Images with pose keypoints
.....
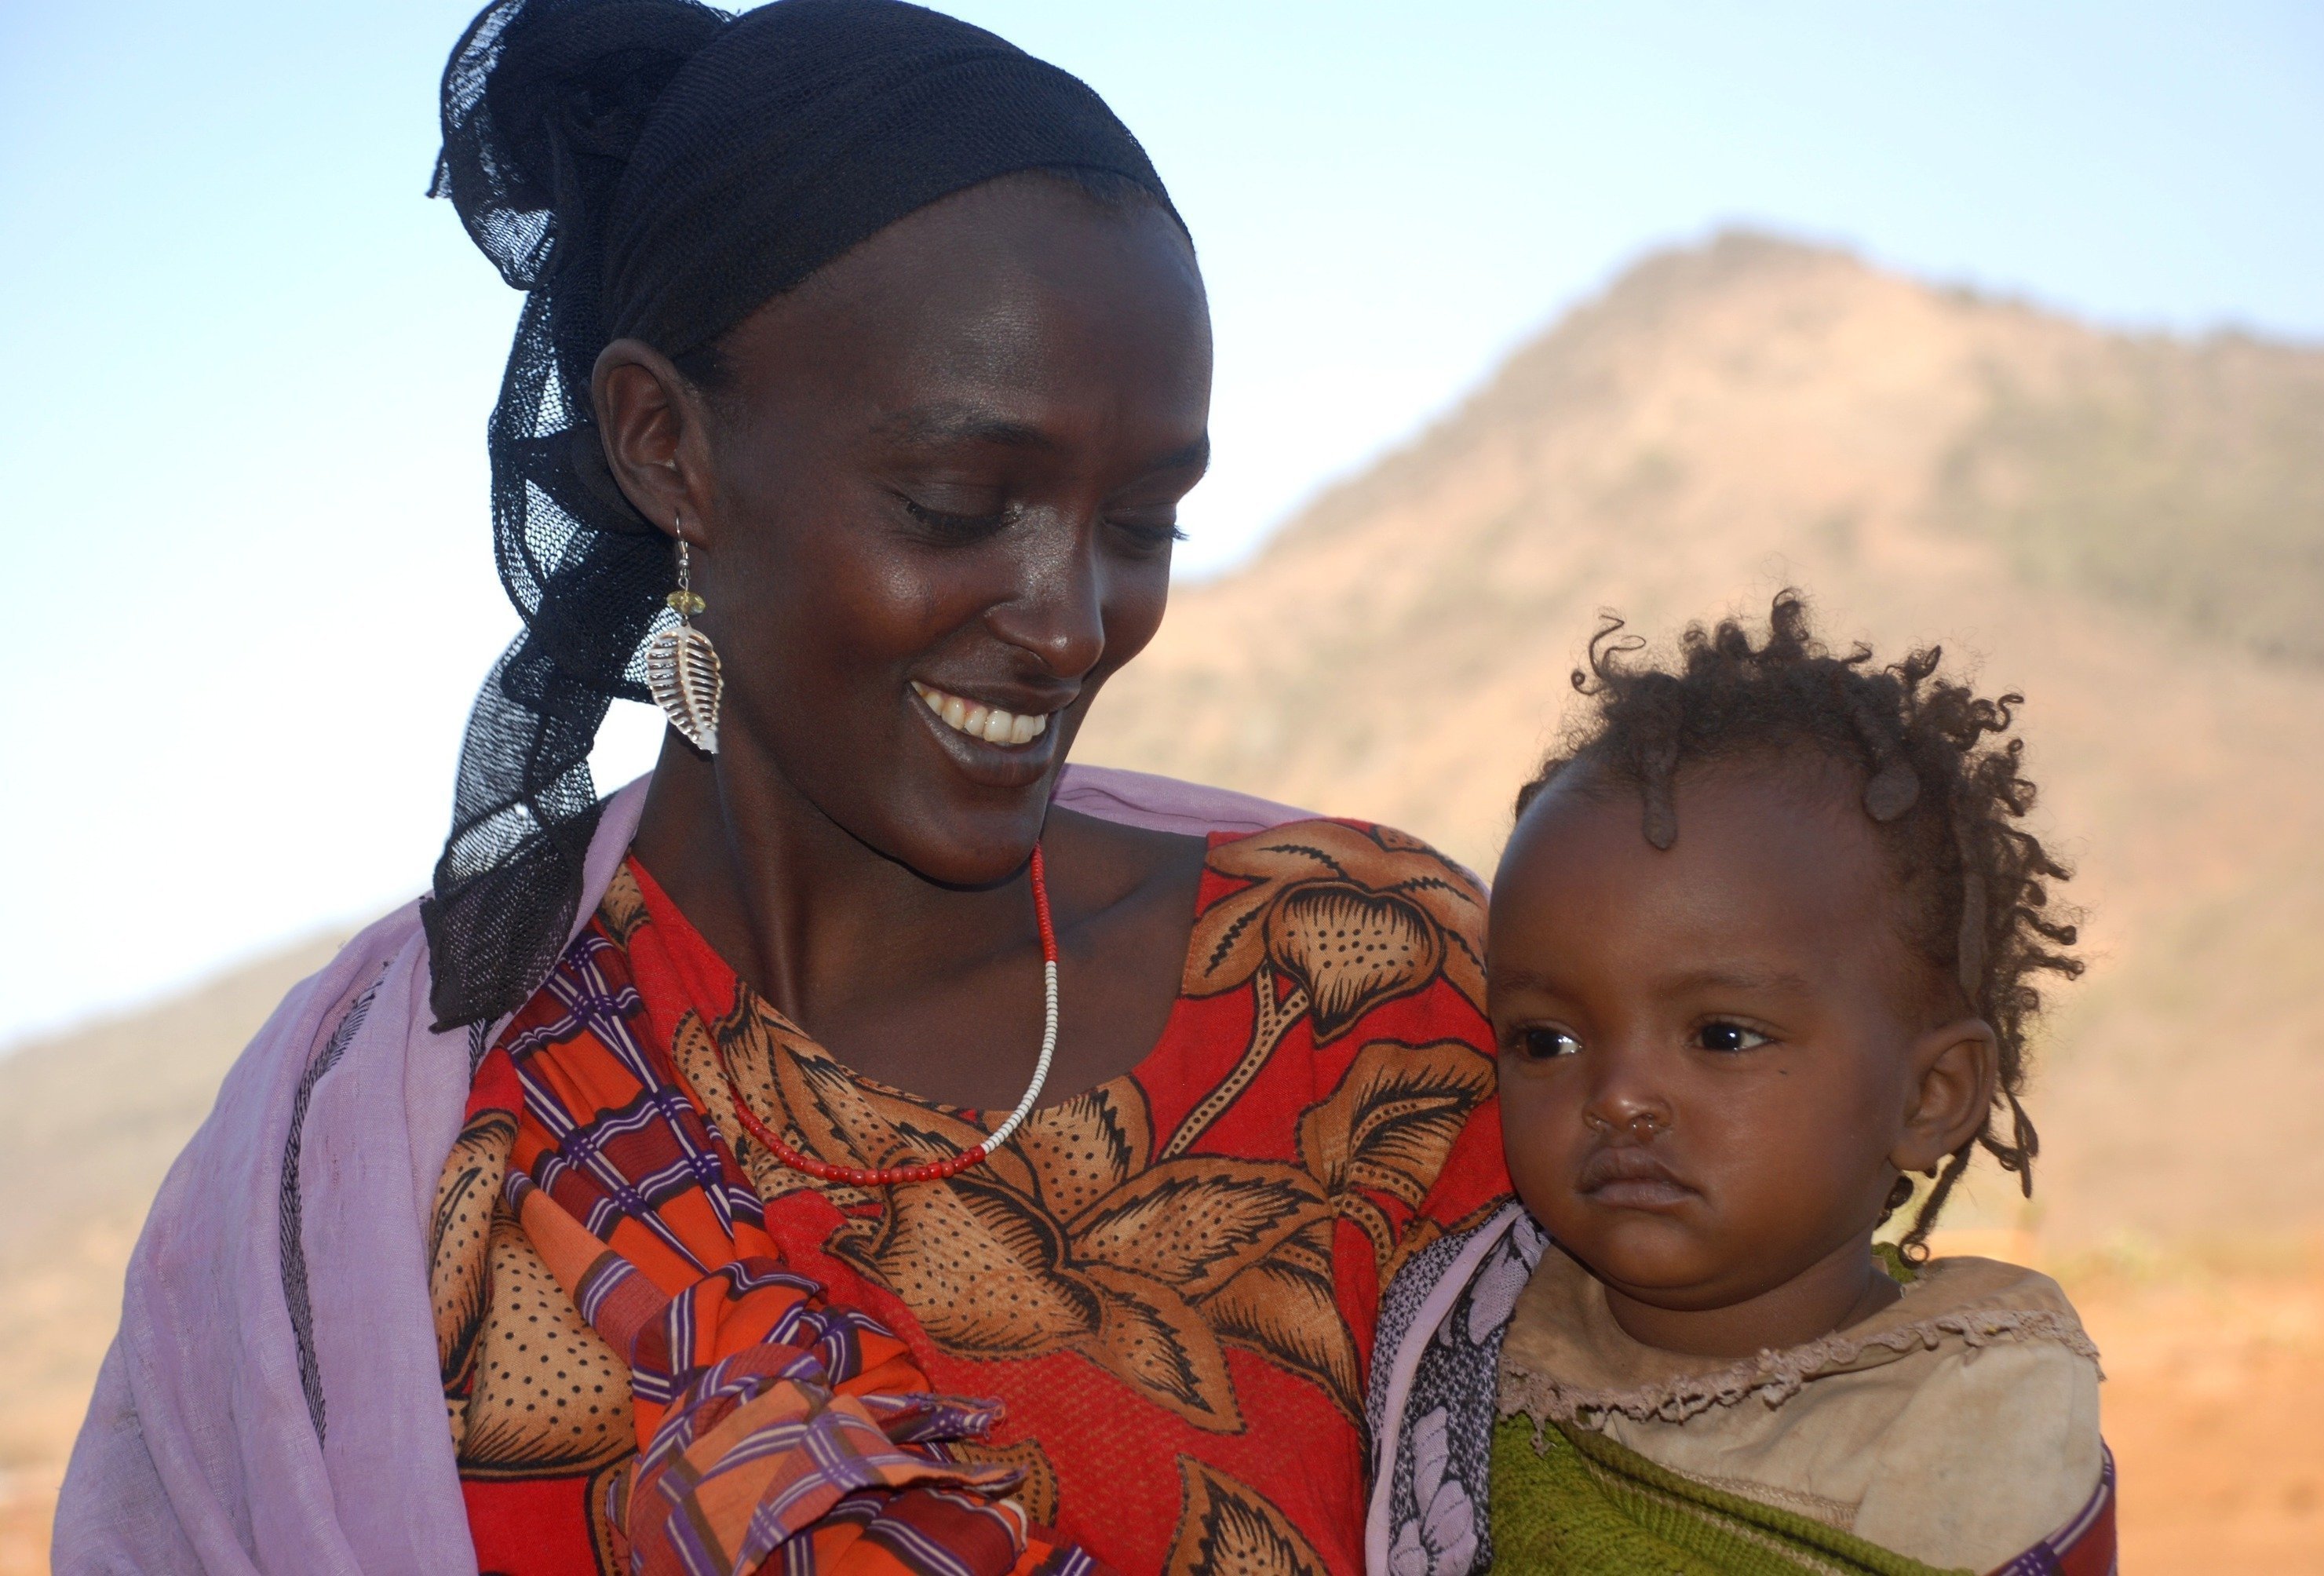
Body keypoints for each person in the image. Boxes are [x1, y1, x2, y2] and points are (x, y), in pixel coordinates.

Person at [53, 3, 1508, 1571]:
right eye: (960, 502)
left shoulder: (1371, 996)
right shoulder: (387, 1154)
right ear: (664, 443)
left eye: (1143, 523)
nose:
.....
- What the task requires -
Exactly the lines from the one that holds "left shoulder: (1371, 996)" through the final line of the records above should be written out, and only those.

- Output for this task -
left shoulder: (1371, 996)
right shoulder: (387, 1154)
right ear: (664, 443)
left eye: (1143, 523)
nose:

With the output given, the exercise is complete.